::: DATA TO EXAMINE :::
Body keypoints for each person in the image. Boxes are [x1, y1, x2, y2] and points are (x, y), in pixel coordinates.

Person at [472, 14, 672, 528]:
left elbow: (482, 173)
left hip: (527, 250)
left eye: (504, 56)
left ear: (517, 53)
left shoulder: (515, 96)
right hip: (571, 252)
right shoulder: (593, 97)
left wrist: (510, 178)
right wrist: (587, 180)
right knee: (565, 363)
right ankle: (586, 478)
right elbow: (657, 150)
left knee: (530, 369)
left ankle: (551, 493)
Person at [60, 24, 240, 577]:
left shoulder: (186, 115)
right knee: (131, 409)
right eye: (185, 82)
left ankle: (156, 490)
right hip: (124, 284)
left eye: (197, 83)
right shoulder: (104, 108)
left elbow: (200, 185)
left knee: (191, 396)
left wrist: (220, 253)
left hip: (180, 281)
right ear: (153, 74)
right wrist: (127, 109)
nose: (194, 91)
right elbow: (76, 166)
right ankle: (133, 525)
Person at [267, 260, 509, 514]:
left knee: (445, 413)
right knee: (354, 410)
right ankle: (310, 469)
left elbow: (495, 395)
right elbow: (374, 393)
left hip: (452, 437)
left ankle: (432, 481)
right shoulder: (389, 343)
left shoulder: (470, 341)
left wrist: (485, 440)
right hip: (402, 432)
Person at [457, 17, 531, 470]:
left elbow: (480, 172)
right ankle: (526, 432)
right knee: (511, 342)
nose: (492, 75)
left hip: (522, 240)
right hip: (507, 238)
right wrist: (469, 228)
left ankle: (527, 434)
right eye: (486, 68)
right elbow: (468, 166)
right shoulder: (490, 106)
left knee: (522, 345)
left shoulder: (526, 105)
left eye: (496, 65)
:::
::: DATA TO EXAMINE :::
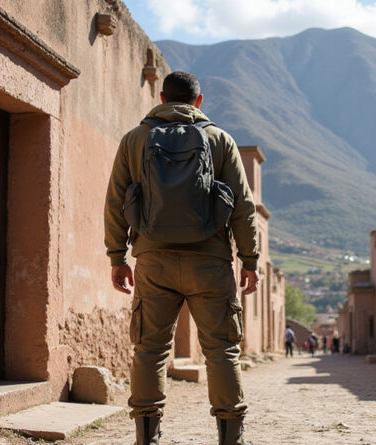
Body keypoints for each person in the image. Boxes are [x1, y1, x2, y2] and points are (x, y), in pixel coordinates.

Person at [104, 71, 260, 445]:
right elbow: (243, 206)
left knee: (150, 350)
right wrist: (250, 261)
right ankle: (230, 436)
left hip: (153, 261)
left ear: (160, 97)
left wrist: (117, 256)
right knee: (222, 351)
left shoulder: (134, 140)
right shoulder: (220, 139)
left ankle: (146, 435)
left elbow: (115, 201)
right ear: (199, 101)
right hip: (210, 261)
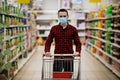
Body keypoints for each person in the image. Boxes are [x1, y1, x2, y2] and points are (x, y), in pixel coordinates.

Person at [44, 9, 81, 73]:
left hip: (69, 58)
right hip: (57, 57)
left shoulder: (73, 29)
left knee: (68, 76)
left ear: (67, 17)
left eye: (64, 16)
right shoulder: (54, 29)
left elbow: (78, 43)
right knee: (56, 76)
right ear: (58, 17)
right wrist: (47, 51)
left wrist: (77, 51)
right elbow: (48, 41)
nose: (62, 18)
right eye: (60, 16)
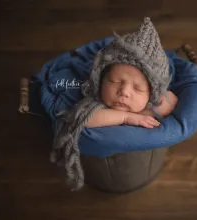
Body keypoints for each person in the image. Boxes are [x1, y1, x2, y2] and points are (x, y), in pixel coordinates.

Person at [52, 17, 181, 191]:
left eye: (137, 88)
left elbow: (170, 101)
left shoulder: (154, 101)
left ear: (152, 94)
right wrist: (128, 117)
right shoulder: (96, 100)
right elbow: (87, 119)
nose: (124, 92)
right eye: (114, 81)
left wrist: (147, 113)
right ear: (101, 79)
:::
- _YOUR TASK_
All that is wanted is an exact copy of the lines above from the one with "left elbow: (482, 173)" through the one with "left elbow: (200, 185)", with both ends included.

- _EXERCISE RESULT_
left elbow: (482, 173)
left hip: (527, 250)
left eye: (504, 56)
left ear: (517, 53)
left shoulder: (515, 96)
right hip: (571, 252)
right shoulder: (593, 97)
left wrist: (510, 178)
right wrist: (587, 180)
right knee: (565, 363)
right ankle: (586, 478)
right elbow: (657, 150)
left knee: (530, 369)
left ankle: (551, 493)
Person at [60, 24, 240, 577]:
left shoulder: (186, 115)
right knee: (131, 409)
right eye: (185, 82)
left ankle: (156, 490)
right hip: (124, 284)
left eye: (197, 83)
right shoulder: (104, 108)
left elbow: (200, 185)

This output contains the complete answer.